Sur les 6 milliards d’euros d’économies visés d’ici à 2020, le patronat dit contribuer à hauteur de 700 millions d’euros. Les opposants au texte, CGT et Force ouvrière, chiffre eux l’effort du patronat à respectivement 300 millions et 600 millions d’euros. Les économies sont supportées à «90% par les salariés et à 10% par les entreprises», a commenté Philippe Pihet (FO).
«Ce sont toujours les mêmes qui paient -les salariés, les privés d’emploi, les retraités-, et puis toujours les mêmes qui encaissent – le patronat et le Medef», a ajouté le secrétaire général de la CGT, Philippe Martinez.
Les retraites complémentaires sont-elles sauvées?

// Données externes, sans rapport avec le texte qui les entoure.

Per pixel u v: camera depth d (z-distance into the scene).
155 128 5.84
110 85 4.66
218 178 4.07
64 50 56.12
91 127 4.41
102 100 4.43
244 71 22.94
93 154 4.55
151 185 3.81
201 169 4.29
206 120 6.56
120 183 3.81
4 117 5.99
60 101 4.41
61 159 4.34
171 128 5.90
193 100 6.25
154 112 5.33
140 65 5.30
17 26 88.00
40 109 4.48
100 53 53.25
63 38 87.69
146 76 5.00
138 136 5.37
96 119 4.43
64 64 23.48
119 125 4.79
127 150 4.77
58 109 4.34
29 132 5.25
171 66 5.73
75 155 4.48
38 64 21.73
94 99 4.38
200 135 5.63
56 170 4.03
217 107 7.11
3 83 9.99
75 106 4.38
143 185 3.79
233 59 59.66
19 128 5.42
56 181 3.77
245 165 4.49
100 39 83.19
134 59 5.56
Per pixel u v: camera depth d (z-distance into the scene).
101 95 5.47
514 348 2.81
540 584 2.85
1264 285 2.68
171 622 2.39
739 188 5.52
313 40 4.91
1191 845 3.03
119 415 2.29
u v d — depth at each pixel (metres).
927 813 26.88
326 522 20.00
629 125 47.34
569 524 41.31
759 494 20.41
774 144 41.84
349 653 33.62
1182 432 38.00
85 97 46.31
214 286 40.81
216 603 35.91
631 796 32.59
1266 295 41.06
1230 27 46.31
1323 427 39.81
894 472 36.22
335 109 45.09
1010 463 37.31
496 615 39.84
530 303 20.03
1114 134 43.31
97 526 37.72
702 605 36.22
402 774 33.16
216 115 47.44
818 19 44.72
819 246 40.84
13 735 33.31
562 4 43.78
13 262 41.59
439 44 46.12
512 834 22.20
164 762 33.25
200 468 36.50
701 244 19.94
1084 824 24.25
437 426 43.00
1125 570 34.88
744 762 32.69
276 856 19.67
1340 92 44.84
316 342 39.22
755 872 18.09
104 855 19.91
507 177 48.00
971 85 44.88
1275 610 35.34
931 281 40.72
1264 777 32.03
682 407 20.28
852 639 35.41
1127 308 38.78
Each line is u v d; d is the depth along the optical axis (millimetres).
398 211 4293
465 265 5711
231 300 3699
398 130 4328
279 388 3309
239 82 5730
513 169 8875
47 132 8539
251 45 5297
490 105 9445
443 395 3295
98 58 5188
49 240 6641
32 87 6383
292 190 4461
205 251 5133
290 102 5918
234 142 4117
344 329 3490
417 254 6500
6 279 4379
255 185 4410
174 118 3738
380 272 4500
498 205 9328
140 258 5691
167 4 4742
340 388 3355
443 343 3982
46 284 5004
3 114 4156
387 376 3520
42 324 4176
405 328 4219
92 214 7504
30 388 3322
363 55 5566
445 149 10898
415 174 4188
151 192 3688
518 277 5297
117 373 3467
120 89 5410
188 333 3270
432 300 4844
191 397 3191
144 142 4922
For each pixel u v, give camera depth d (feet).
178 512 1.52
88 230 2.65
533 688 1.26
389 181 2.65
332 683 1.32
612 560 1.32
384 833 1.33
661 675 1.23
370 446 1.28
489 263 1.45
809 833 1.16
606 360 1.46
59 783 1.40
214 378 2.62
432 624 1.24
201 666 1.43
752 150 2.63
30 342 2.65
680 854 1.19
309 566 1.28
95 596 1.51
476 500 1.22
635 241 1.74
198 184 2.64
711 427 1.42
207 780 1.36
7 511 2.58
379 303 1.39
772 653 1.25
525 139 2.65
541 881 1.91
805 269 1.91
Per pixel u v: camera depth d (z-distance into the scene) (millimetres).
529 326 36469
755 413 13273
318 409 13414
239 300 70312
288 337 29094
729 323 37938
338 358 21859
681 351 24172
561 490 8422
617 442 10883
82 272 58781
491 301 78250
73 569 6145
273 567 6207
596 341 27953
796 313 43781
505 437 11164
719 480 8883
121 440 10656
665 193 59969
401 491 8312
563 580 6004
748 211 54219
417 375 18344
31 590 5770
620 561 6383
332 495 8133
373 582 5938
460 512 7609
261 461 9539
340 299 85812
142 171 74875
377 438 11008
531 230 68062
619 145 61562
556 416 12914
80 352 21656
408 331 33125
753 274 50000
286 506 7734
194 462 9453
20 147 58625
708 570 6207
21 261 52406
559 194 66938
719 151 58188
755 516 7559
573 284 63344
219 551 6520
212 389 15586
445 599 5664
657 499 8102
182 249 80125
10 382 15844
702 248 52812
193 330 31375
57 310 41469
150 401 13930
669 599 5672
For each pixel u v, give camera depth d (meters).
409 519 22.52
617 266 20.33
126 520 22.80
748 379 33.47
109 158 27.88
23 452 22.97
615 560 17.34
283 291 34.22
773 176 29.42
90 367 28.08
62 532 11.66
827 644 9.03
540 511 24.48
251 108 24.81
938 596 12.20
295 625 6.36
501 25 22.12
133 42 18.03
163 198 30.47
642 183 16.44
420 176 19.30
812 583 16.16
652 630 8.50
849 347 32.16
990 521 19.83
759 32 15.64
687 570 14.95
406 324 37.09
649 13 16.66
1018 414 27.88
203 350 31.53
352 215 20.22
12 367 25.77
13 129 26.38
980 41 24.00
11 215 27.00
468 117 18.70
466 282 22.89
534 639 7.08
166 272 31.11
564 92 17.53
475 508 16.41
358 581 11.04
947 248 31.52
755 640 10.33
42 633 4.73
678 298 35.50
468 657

Oui, à en croire les organisations favorables à l’accord. En 2014, les caisses de l’Agirc (cadres) et de l’Arrco (tous les salariés du privé) ont vu leurs déficits cumulés se creuser à plus de 3 milliards d’euros.
«A l’horizon 2024-2025, ces régimes seront équilibrés», a assuré Laurent Berger. L’accord permet «d’assurer l’avenir des retraites complémentaires de tous les salariés, par des mesures adaptées et justes», a déclaré le Premier ministre Manuel Valls.